*Aim of the task:* Print out the entries from the line containing "Media sosial kita kedepankan karena sekarang" through the last line, exactly, and print nothing else. Pictures are not copied.

*Provided material:*
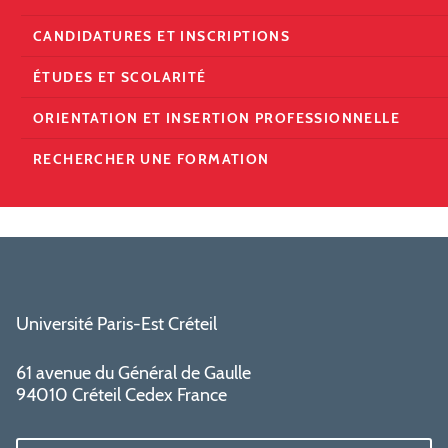
CANDIDATURES ET INSCRIPTIONS
ÉTUDES ET SCOLARITÉ
ORIENTATION ET INSERTION PROFESSIONNELLE
RECHERCHER UNE FORMATION
Université Paris-Est Créteil
61 avenue du Général de Gaulle
94010 Créteil Cedex France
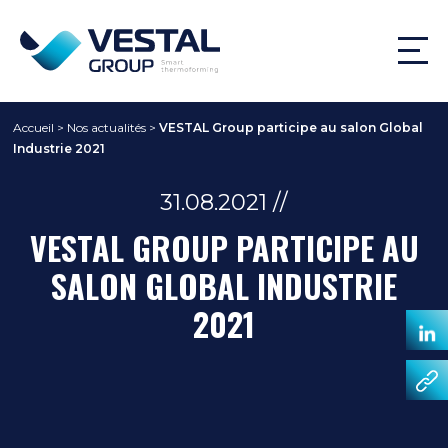
Accueil
>
Nos actualités
>
VESTAL Group participe au salon Global
Industrie 2021
31.08.2021 //
VESTAL GROUP PARTICIPE AU
SALON GLOBAL INDUSTRIE
2021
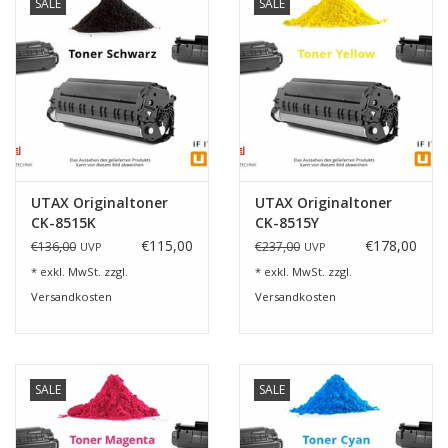
SALE
SALE
UTAX Originaltoner
UTAX Originaltoner
CK-8515K
CK-8515Y
€115,00
€178,00
€136,00
€237,00
UVP
UVP
* exkl. MwSt. zzgl.
* exkl. MwSt. zzgl.
Versandkosten
Versandkosten
SALE
SALE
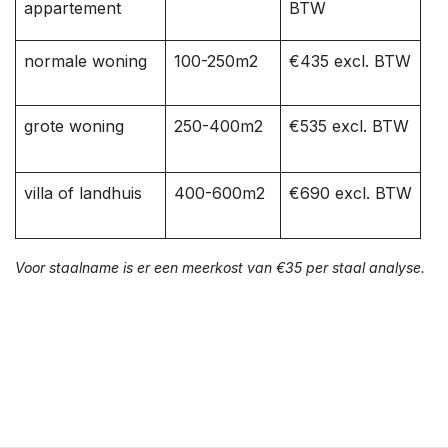
appartement
BTW
normale woning
100-250m2
€435 excl. BTW
grote woning
250-400m2
€535 excl. BTW
villa of landhuis
400-600m2
€690 excl. BTW
Voor staalname is er een meerkost van €35 per staal analyse.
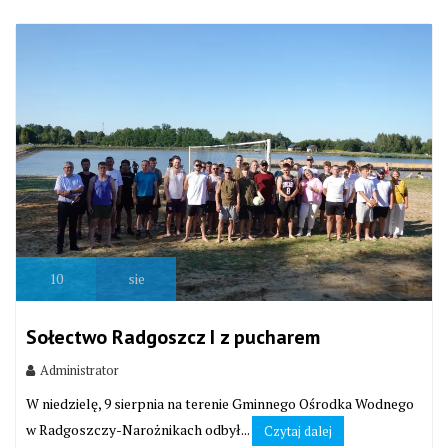
10
sie
Sołectwo Radgoszcz I z pucharem
Administrator
W niedzielę, 9 sierpnia na terenie Gminnego Ośrodka Wodnego
w Radgoszczy-Narożnikach odbył...
Czytaj dalej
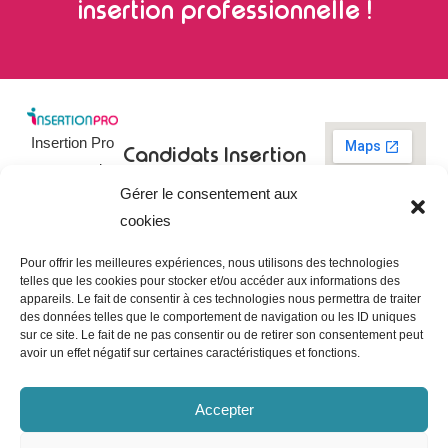
insertion professionnelle !
Insertion Pro
Candidats
Insertion
est une action
Pro
Rechercher un
Gérer le consentement aux
de
emploi
09 73 03 78
cookies
01
l’
Association
Actualités
contact@insertionpro.fr
Française
Tableau de
Pour offrir les meilleures expériences, nous utilisons des technologies
Contact
pour
telles que les cookies pour stocker et/ou accéder aux informations des
bord du
appareils. Le fait de consentir à ces technologies nous permettra de traiter
candidat
CGU
l’Insertion
des données telles que le comportement de navigation ou les ID uniques
Entreprises
Professionnelle
,
Mentions
sur ce site. Le fait de ne pas consentir ou de retirer son consentement peut
légales
avoir un effet négatif sur certaines caractéristiques et fonctions.
dédiée à
Poster une
offre
Politique de
l’insertion et
confidentialité
Gérer les
Accepter
l’intégration
entreprises
Politique de
professionnelle.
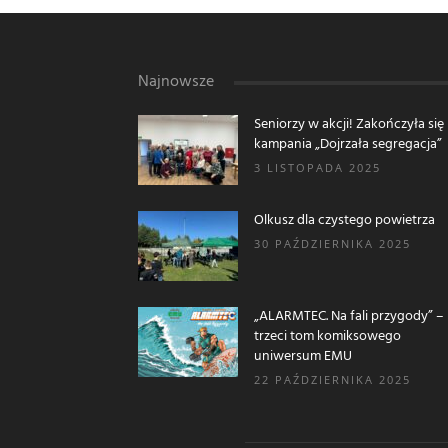
Najnowsze
Seniorzy w akcji! Zakończyła się
kampania „Dojrzała segregacja”
3 LISTOPADA 2025
Olkusz dla czystego powietrza
30 PAŹDZIERNIKA 2025
„ALARMTEC. Na fali przygody” –
trzeci tom komiksowego
uniwersum EMU
22 PAŹDZIERNIKA 2025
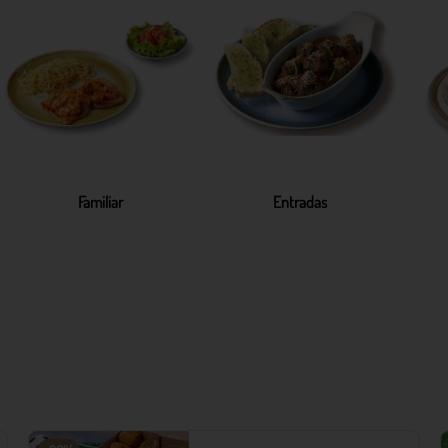
Familiar
Entradas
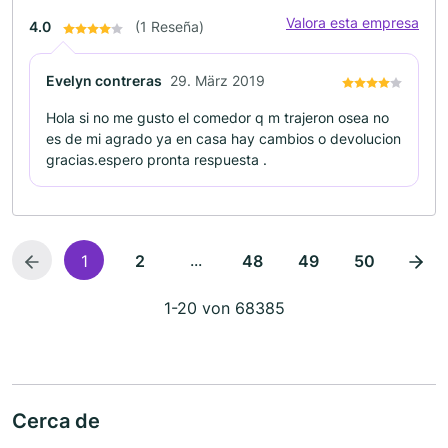
Valora esta empresa
4.0
(1 Reseña)
Evelyn contreras
29. März 2019
Hola si no me gusto el comedor q m trajeron osea no
es de mi agrado ya en casa hay cambios o devolucion
gracias.espero pronta respuesta .
...
1
2
48
49
50
1-20 von 68385
Cerca de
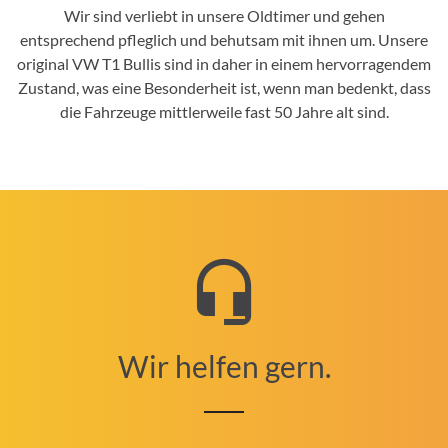
Wir sind verliebt in unsere Oldtimer und gehen
entsprechend pfleglich und behutsam mit ihnen um. Unsere
original VW T1 Bullis sind in daher in einem hervorragendem
Zustand, was eine Besonderheit ist, wenn man bedenkt, dass
die Fahrzeuge mittlerweile fast 50 Jahre alt sind.
Wir helfen gern.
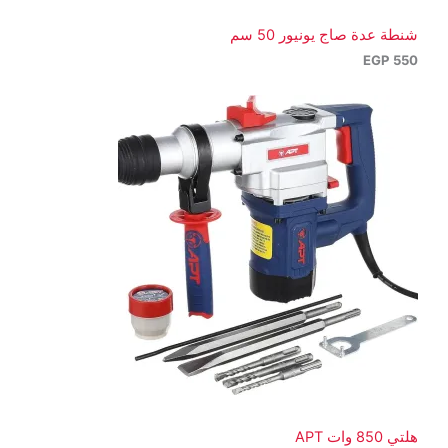
شنطة عدة صاج يونيور 50 سم
EGP
550
هلتي 850 وات APT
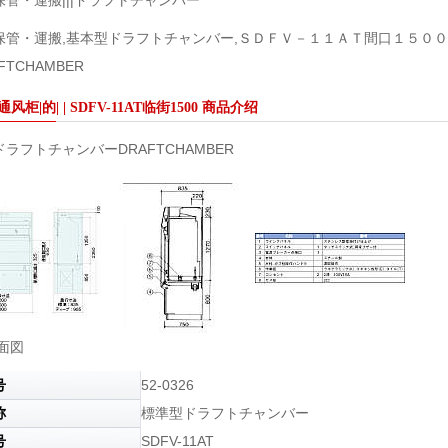
管・運搬|||ドラフトチャンバー
保管・運搬,基本型ドラフトチャンバー,ＳＤＦＶ－１１ＡＴ間口１５００
FTCHAMBER
风柜|的| | SDFV-11AT临街1500 商品介绍
ラフトチャンバーDRAFTCHAMBER
面図
号
52-0326
称
標準型ドラフトチャンバー
号
SDFV-11AT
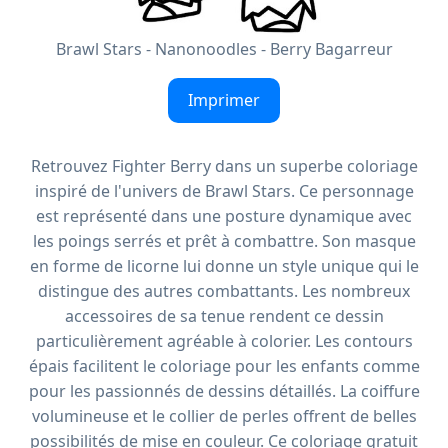
Brawl Stars - Nanonoodles - Berry Bagarreur
Imprimer
Retrouvez Fighter Berry dans un superbe coloriage
inspiré de l'univers de Brawl Stars. Ce personnage
est représenté dans une posture dynamique avec
les poings serrés et prêt à combattre. Son masque
en forme de licorne lui donne un style unique qui le
distingue des autres combattants. Les nombreux
accessoires de sa tenue rendent ce dessin
particulièrement agréable à colorier. Les contours
épais facilitent le coloriage pour les enfants comme
pour les passionnés de dessins détaillés. La coiffure
volumineuse et le collier de perles offrent de belles
possibilités de mise en couleur. Ce coloriage gratuit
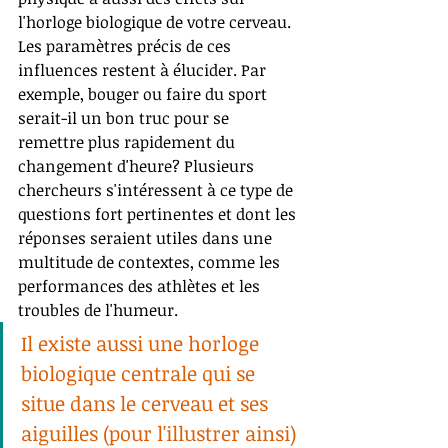
l'horloge biologique de votre cerveau. 
Les paramètres précis de ces 
influences restent à élucider. Par 
exemple, bouger ou faire du sport 
serait-il un bon truc pour se 
remettre plus rapidement du 
changement d'heure? Plusieurs 
chercheurs s'intéressent à ce type de 
questions fort pertinentes et dont les 
réponses seraient utiles dans une 
multitude de contextes, comme les 
performances des athlètes et les 
troubles de l'humeur. 
Il existe aussi une horloge 
biologique centrale qui se 
situe dans le 
cerveau
 et ses 
aiguilles (pour l'illustrer ainsi) 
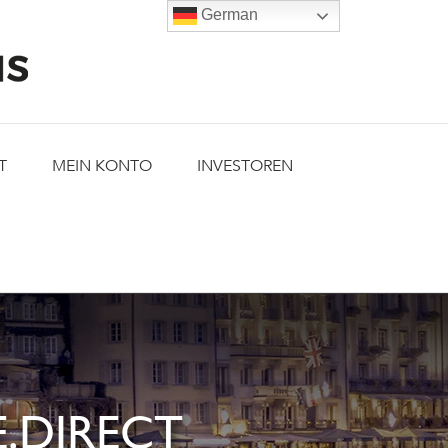
German
T
MEIN KONTO
INVESTOREN
.DIRECT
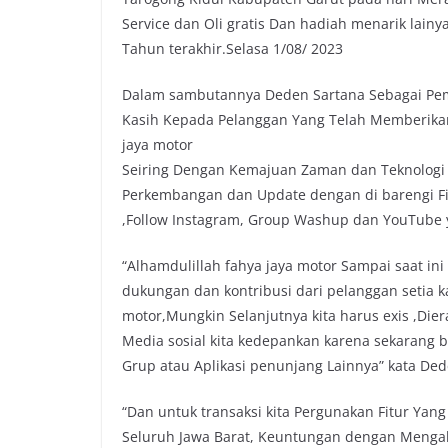
e
t
t
y
Service dan Oli gratis Dan hadiah menarik lainy
b
t
s
L
Tahun terakhir.Selasa 1/08/ 2023
o
e
A
i
o
r
p
n
Dalam sambutannya Deden Sartana Sebagai Pem
k
p
k
Kasih Kepada Pelanggan Yang Telah Memberikan
jaya motor
Seiring Dengan Kemajuan Zaman dan Teknologi F
Perkembangan dan Update dengan di barengi Fitu
,Follow Instagram, Group Washup dan YouTube 
“Alhamdulillah fahya jaya motor Sampai saat in
dukungan dan kontribusi dari pelanggan setia ka
motor,Mungkin Selanjutnya kita harus exis ,Diera
Media sosial kita kedepankan karena sekarang 
Grup atau Aplikasi penunjang Lainnya” kata De
“Dan untuk transaksi kita Pergunakan Fitur Ya
Seluruh Jawa Barat, Keuntungan dengan Mengaks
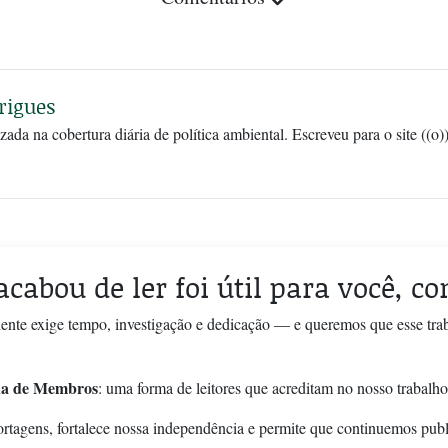
rigues
zada na cobertura diária de política ambiental. Escreveu para o site ((o
acabou de ler foi útil para você, c
ente exige tempo, investigação e dedicação — e queremos que esse tra
a de Membros
: uma forma de leitores que acreditam no nosso trabalho
ortagens, fortalece nossa independência e permite que continuemos pub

*Answer section:*
Media sosial kita kedepankan karena sekarang 
Grup atau Aplikasi penunjang Lainnya” kata De
“Dan untuk transaksi kita Pergunakan Fitur Ya
Seluruh Jawa Barat, Keuntungan dengan Mengaks
rigues
zada na cobertura diária de política ambiental. Escreveu para o site ((o
acabou de ler foi útil para você, c
ente exige tempo, investigação e dedicação — e queremos que esse tra
a de Membros
: uma forma de leitores que acreditam no nosso trabalho
ortagens, fortalece nossa independência e permite que continuemos pub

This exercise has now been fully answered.